Raporda, zincir mağazaların ara kuralına ilişkin olarak şunlar kaydedildi:
“Mağaza açılışları ile ilgili olarak, belirlenmiş bir araçta birebir ekonomik bütünlük içinde olan perakendecilerin ikinci bir şube açmasının yasaklanabileceği ve bu işletmelerin bire bir devralma yapmasının engellenebileceği ücretlendirilir. Gerçekten bariz olan bölgelerde aynı kümeye bağlı zincir mağazaların birbirine çok yakın mesafelerde görülebildiğini belirten “Bu durum, o bölgeye yeni bir perakendecinin girişini engelleyen sonuçlar doğurabilir. Bu nedenle, konuya ilişkin düzenlemenin rekabetçi anlamda piyasaya olumlu etkilerinin olacağı düşünülmektedir.”
İndirimli ilan edilen eserin mağazada olması gerekmektedir.
Raporda, hızlı tüketim malları perakendeciliğinde segmentin rekabetçi yapısını olumsuz etkileyebilecek veya tüketicilerin yanıltılmasına neden olabilecek bazı uygulamalar için düzenleme yapılabileceğine dikkat çekildi.
Raporda, eserin indirime gidileceğinin duyurulduğu dönemde (geleneksel medya, sosyal medya veya diğer duyuru ve reklamlar ile) mağazada bulunmasının sağlanması ve işin yapılması gerektiği vurgulanır. Bu süre içinde ilan edilen indirimli fiyattan satılmak, “Tüketiciler şikayetlerinde sık sık benzer konuları dile getirerek indirimli olduğu açıklanan ürünlerin bayilerde bulunmadığını belirtmişlerdir. Bu düzenlemenin hem tüketiciye hem de rekabetin korunmasına fayda sağlayacağı düşünülmektedir.”terim kullanıldı.

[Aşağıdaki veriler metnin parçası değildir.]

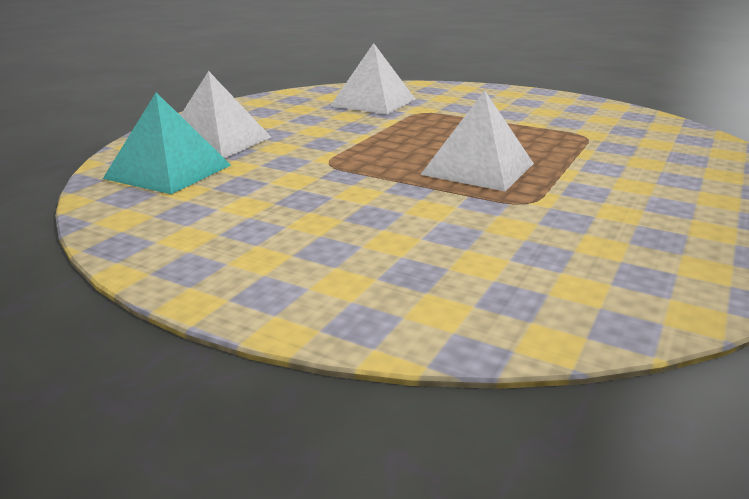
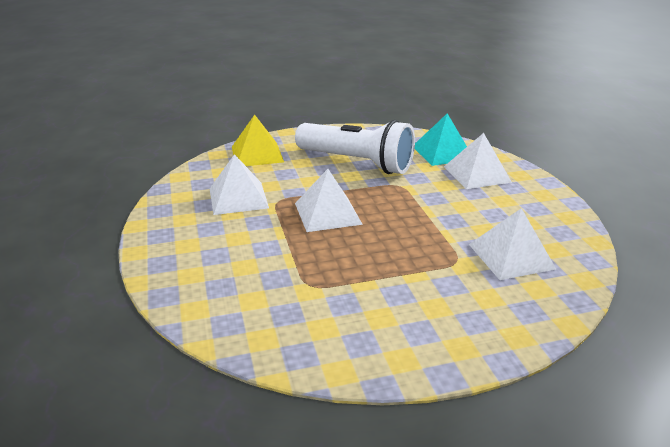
camera: 135 degrees right, 5 degrees up
none -> white pyramid [210,154,269,215]
none -> yellow pyramid [232,115,284,166]
none -> white flashlight [295,120,415,174]

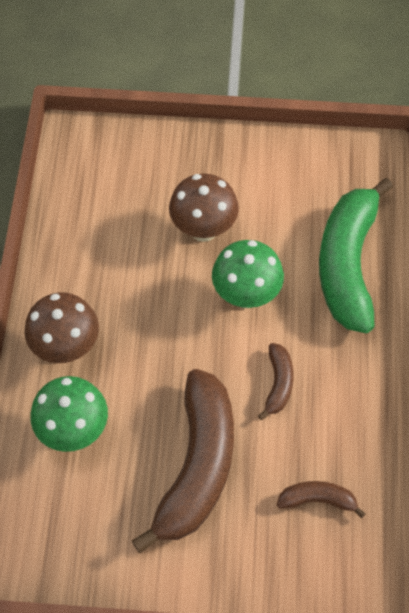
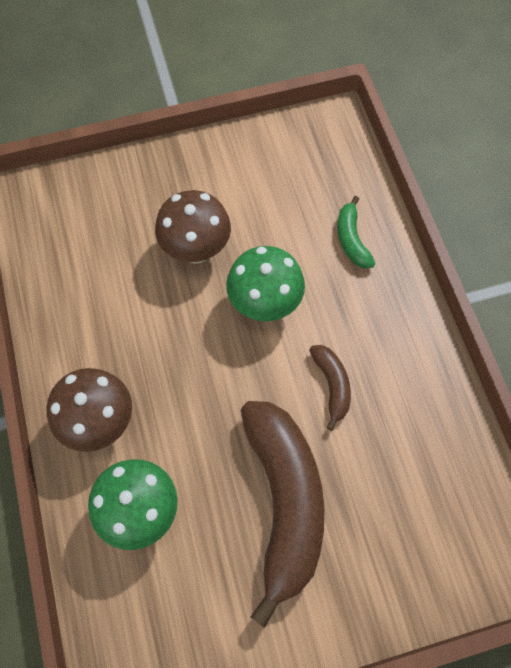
camera: 20 degrees left, 5 degrees up
brown banana [277,481,366,518] -> none
green banana [319,178,393,333] -> green banana [337,196,376,268], size x0.44

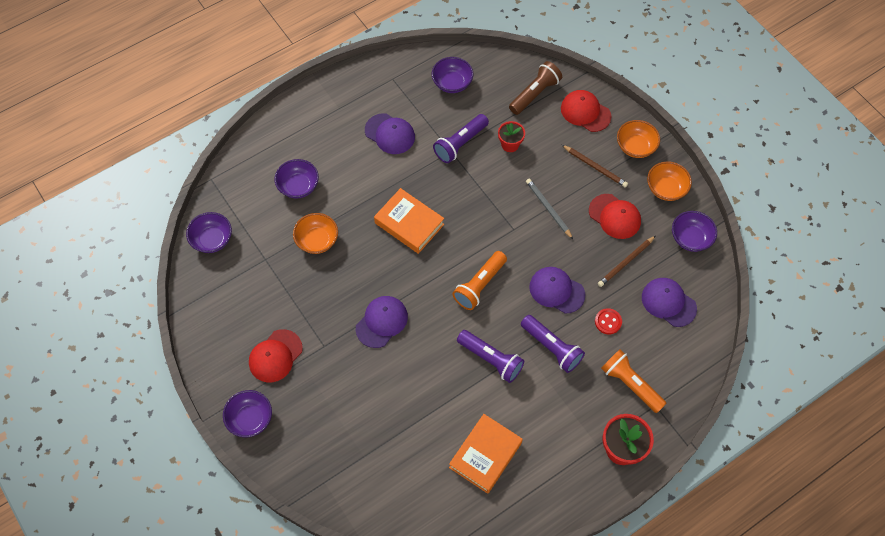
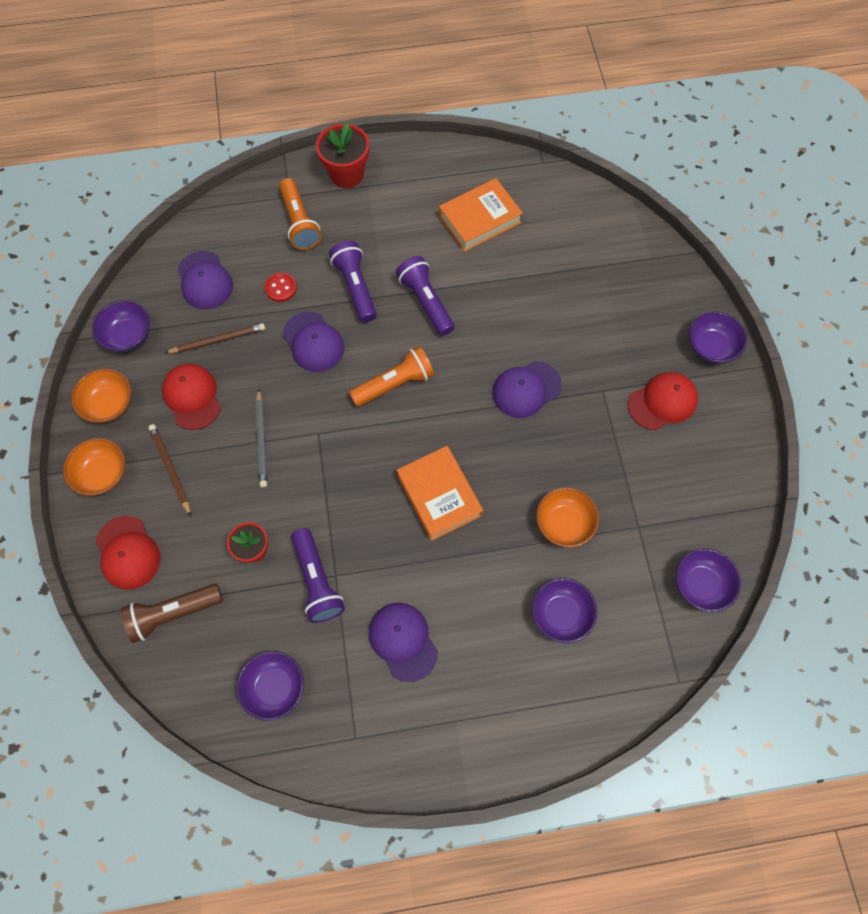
camera: 155 degrees left, 5 degrees up
purple flashlight [433,114,489,163] -> purple flashlight turned 90 degrees clockwise [292,528,345,623]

Özel olarak paketlenmiş artefakt uyarısı
Raporda, tedarikçilerin tek zincir markete özel ağırlıkta işler üretmeleri için yapılan anlaşmaların önüne geçilmesinin de değerlendirildiği belirtilirken, şunlar kaydedildi:
“Bu kapsamda, bilinen veya standart ambalajlardan farklı olarak belirli büyüklükteki işlerin tek perakendeciye münhasıran üretilebildiği görülmektedir. Bu uygulamalar şubede yaygın. Bu anlaşmalar rekabeti olumsuz etkileyebiliyor ve bu anlaşmalar tüketicilerde çeşitli yanılsamalara da yol açabilmektedir.Ambalaj-boyut farklılıkları tüketici tarafından hızlı bir şekilde algılanıp algılanmadığına bakılmaksızın, sadece bir perakendeciye özel bariz ambalaj üretiminin yönetmelikle yasaklanabileceği değerlendirilmektedir.”